Kammermusikfest Hamburg

Bin ja ein Frauenzimmer...

Elisaveta Blumina
Die Pianistin und Festivalleiterin Elisaveta Blumina © Mathias Beyer
01.11.2016
Frauen können genauso gut komponieren wie Männer - früher dachte man anders darüber. Das Hamburger Kammermusikfest widmet sich in seiner 7. Ausgabe den Werken von Komponistinnen von der Romantik bis zur Gegenwart. Wir bringen live das Eröffnungskonzert mit Musik von Clara Schumann, Galina Ustwolskaja, Ursula Mamlok und von - na ja - zwei Männern...
Clara Schumann - die hochverehrte Pianistin der Hochromantik - klagte, sie würde gern komponieren, doch "ich tröste mich immer damit, dass ich ja ein Frauenzimmer bin, und die sind nicht zum Komponieren geboren." Dachte sie wirklich so? Auf jeden Fall komponierte sie trotzdem, ihr Gatte Robert hatte nichts dagegen. Das war bei Felix Mendelssohn Bartholdy oder Gustav Mahler schon anders - denen gefiel es nicht sonderlich, dass die Frauen ihrer Familie - ob nun Schwester Fanny oder Gattin Alma - allzu offensichtlich kreativ tätig waren. Glückliche Paarbeziehungen zwischen zwei Komponierenden hat es gleich gar nicht gegeben. Ein Partner muss wohl immer die eher dienende Funktion haben.
"Auf das, was folgt, kannst Du Dich ungeniert freuen!" Ein weiteres Zitat von Clara Schumann. Ungeniert freuen sollte sich der Violinvirtuose und Komponist Joseph Joachim über Clara Schumanns "Drei Romanzen für Klavier und Violine". Die stehen am Anfang des Eröffnungskonzerts des 7. Hamburger Kammermusikfests International. Clara hatte es dem Geiger 1855 geschrieben, ein Jahr vor Robert Schumanns Tod in der Heilanstalt. Danach sollte Claras kreative Ader versiegen.

• • • •

_AUFGABEN_:
[1] Nenne alle Komponistinnen, deren Musik laut dem Text zum Kammermusikfest im Eröffnungskonzert erklingt.
[2] Tippe aus dem Text zum Kammermusikfest den Abschnitt zwischen „Clara Schumann - die“ und „dienende Funktion haben.“, beide einschließlich, Zeichen für Zeichen ab.

_MATERIAL_:
• • • •

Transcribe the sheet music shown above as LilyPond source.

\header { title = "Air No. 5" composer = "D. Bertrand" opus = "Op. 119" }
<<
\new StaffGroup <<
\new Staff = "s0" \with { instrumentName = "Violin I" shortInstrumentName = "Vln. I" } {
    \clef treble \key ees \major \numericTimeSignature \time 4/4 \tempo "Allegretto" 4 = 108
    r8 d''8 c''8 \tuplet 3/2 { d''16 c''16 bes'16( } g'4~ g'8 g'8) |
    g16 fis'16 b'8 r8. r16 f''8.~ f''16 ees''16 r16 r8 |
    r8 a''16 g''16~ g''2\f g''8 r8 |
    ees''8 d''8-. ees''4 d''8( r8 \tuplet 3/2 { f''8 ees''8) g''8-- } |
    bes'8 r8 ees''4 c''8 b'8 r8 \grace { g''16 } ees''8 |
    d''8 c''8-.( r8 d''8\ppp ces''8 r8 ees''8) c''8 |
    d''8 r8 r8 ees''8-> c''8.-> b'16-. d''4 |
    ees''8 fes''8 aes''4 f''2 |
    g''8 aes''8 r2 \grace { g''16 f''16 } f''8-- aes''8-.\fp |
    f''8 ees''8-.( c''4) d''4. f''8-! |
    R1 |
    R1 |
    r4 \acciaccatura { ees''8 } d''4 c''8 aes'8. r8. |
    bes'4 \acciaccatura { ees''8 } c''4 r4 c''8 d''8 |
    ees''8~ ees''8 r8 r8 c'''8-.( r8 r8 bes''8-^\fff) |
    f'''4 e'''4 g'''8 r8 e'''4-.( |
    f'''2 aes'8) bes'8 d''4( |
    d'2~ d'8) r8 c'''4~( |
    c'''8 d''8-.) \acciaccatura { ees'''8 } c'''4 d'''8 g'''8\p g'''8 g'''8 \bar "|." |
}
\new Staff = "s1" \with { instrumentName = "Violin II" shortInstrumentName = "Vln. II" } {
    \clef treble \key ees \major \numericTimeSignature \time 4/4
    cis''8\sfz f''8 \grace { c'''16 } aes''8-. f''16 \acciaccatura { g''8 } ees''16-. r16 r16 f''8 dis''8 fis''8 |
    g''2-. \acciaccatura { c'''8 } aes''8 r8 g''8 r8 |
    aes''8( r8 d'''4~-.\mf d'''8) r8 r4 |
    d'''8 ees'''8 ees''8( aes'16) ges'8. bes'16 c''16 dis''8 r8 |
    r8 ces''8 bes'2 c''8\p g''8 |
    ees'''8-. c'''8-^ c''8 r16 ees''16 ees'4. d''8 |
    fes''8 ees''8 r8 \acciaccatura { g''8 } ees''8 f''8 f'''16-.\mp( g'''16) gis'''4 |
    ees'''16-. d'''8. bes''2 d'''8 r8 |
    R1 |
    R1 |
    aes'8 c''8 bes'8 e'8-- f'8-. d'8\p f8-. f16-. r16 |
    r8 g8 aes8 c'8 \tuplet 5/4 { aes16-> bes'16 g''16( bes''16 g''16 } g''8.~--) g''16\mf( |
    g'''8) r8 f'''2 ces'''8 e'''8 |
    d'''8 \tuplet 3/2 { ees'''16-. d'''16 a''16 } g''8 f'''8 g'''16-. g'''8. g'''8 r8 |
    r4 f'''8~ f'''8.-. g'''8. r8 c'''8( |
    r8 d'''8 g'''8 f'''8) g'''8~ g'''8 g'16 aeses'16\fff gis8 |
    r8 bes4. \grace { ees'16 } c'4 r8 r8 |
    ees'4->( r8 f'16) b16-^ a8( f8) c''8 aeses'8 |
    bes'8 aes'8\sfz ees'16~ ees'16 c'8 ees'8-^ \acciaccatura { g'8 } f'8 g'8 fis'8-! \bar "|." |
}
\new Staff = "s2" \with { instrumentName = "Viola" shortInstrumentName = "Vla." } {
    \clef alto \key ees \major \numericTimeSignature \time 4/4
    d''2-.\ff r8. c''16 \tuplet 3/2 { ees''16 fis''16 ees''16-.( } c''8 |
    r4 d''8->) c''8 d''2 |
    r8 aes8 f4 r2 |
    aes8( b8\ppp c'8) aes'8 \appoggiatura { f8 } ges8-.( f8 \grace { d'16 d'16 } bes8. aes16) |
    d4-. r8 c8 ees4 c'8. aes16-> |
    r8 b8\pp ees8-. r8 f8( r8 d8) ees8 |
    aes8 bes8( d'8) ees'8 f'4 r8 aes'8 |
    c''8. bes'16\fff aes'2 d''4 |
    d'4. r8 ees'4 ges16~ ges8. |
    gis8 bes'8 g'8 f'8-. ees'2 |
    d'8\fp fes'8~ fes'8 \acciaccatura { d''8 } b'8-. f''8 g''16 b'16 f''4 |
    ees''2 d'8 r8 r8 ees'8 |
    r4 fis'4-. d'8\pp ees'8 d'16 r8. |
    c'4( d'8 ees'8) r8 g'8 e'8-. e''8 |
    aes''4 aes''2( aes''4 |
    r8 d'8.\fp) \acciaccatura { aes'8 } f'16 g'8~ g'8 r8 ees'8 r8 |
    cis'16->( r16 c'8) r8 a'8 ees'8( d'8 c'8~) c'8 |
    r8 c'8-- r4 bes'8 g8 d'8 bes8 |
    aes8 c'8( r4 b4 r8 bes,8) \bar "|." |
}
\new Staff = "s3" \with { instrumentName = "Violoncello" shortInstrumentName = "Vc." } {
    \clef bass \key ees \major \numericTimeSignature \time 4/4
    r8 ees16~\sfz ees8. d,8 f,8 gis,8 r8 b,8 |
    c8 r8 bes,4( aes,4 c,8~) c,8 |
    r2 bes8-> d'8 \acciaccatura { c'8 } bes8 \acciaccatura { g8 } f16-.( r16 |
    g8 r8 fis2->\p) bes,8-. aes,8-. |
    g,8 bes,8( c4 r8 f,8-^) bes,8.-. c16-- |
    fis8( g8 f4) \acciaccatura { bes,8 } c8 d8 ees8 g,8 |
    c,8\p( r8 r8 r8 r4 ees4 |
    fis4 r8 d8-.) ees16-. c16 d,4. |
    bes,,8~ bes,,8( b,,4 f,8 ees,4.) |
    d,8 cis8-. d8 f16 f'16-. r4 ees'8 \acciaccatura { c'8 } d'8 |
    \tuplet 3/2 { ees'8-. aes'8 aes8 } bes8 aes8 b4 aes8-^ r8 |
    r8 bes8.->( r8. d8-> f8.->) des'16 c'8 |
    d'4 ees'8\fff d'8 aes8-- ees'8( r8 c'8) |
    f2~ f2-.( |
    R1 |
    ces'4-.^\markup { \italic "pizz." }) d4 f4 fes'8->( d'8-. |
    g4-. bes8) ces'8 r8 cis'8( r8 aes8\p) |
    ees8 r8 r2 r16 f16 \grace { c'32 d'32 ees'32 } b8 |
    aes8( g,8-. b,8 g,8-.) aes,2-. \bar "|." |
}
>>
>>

• • • •

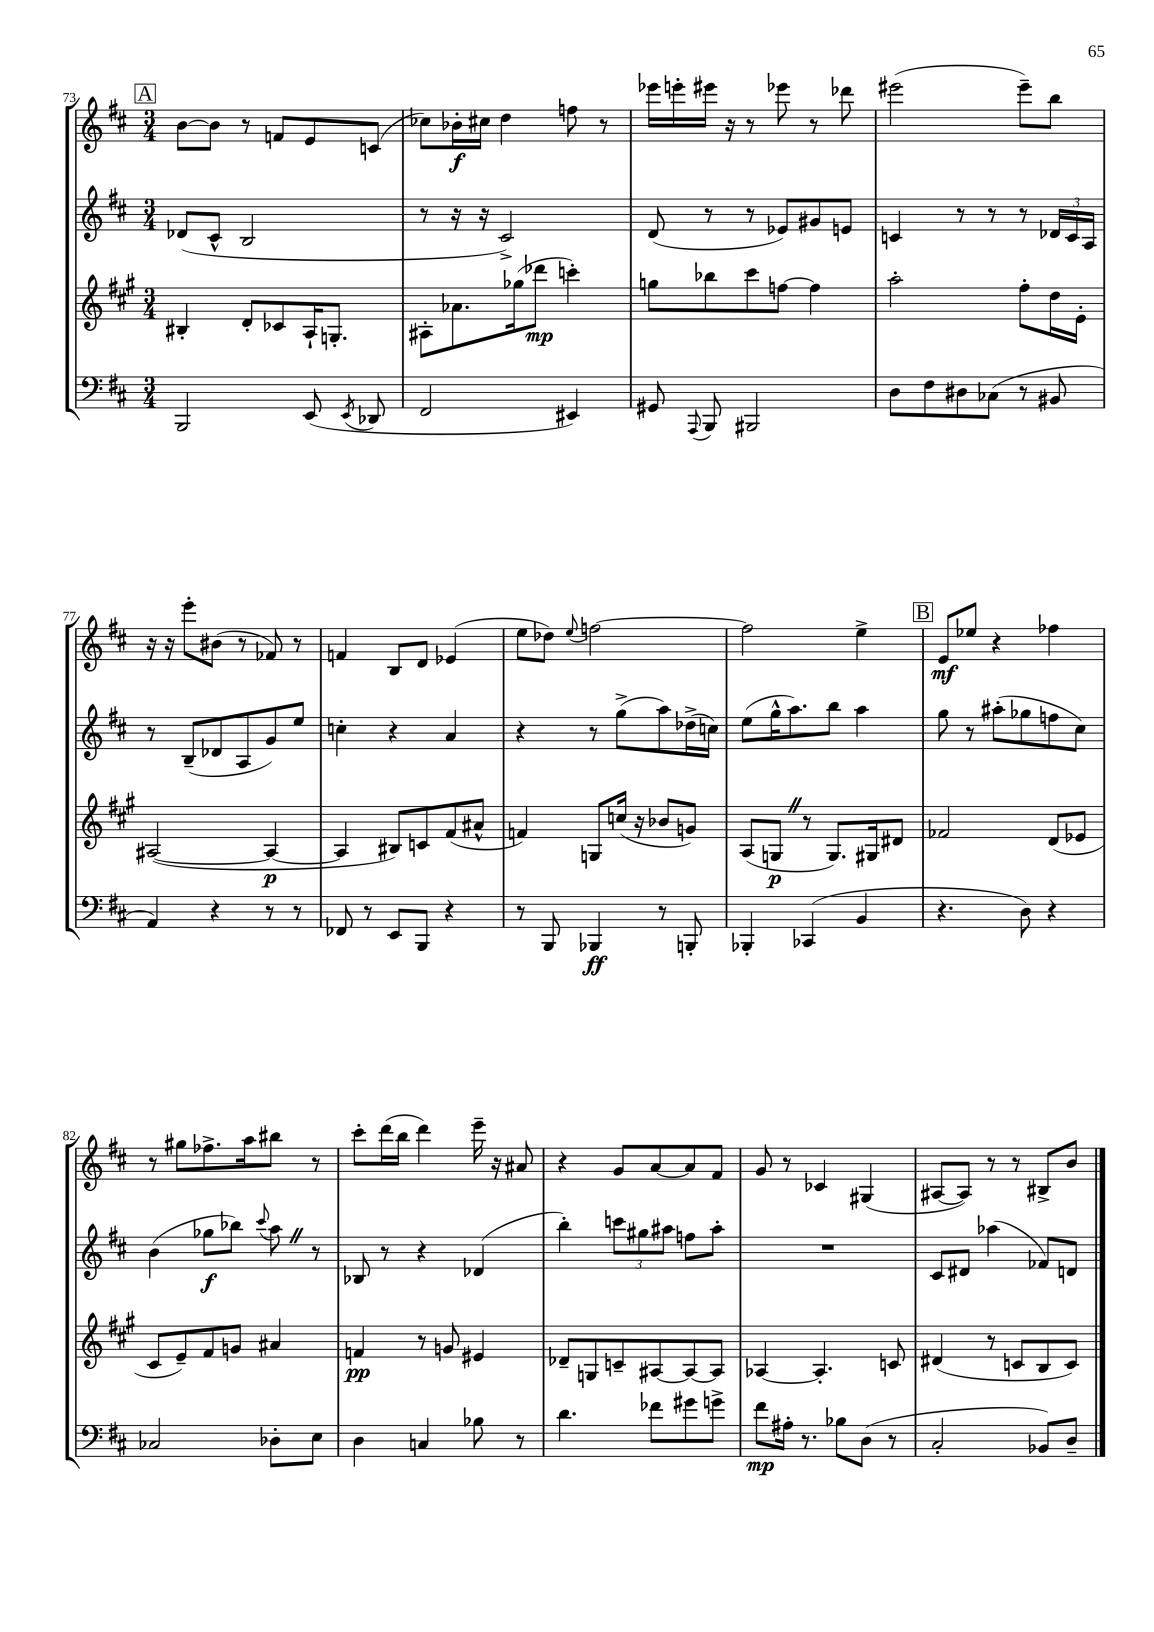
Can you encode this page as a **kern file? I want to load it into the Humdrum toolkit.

• • • •

_LÖSUNGEN JE AUFGABE_:
[1] Clara Schumann, Galina Ustwolskaja, Ursula Mamlok

[2]
Clara Schumann - die hochverehrte Pianistin der Hochromantik - klagte, sie würde gern komponieren, doch "ich tröste mich immer damit, dass ich ja ein Frauenzimmer bin, und die sind nicht zum Komponieren geboren." Dachte sie wirklich so? Auf jeden Fall komponierte sie trotzdem, ihr Gatte Robert hatte nichts dagegen. Das war bei Felix Mendelssohn Bartholdy oder Gustav Mahler schon anders - denen gefiel es nicht sonderlich, dass die Frauen ihrer Familie - ob nun Schwester Fanny oder Gattin Alma - allzu offensichtlich kreativ tätig waren. Glückliche Paarbeziehungen zwischen zwei Komponierenden hat es gleich gar nicht gegeben. Ein Partner muss wohl immer die eher dienende Funktion haben.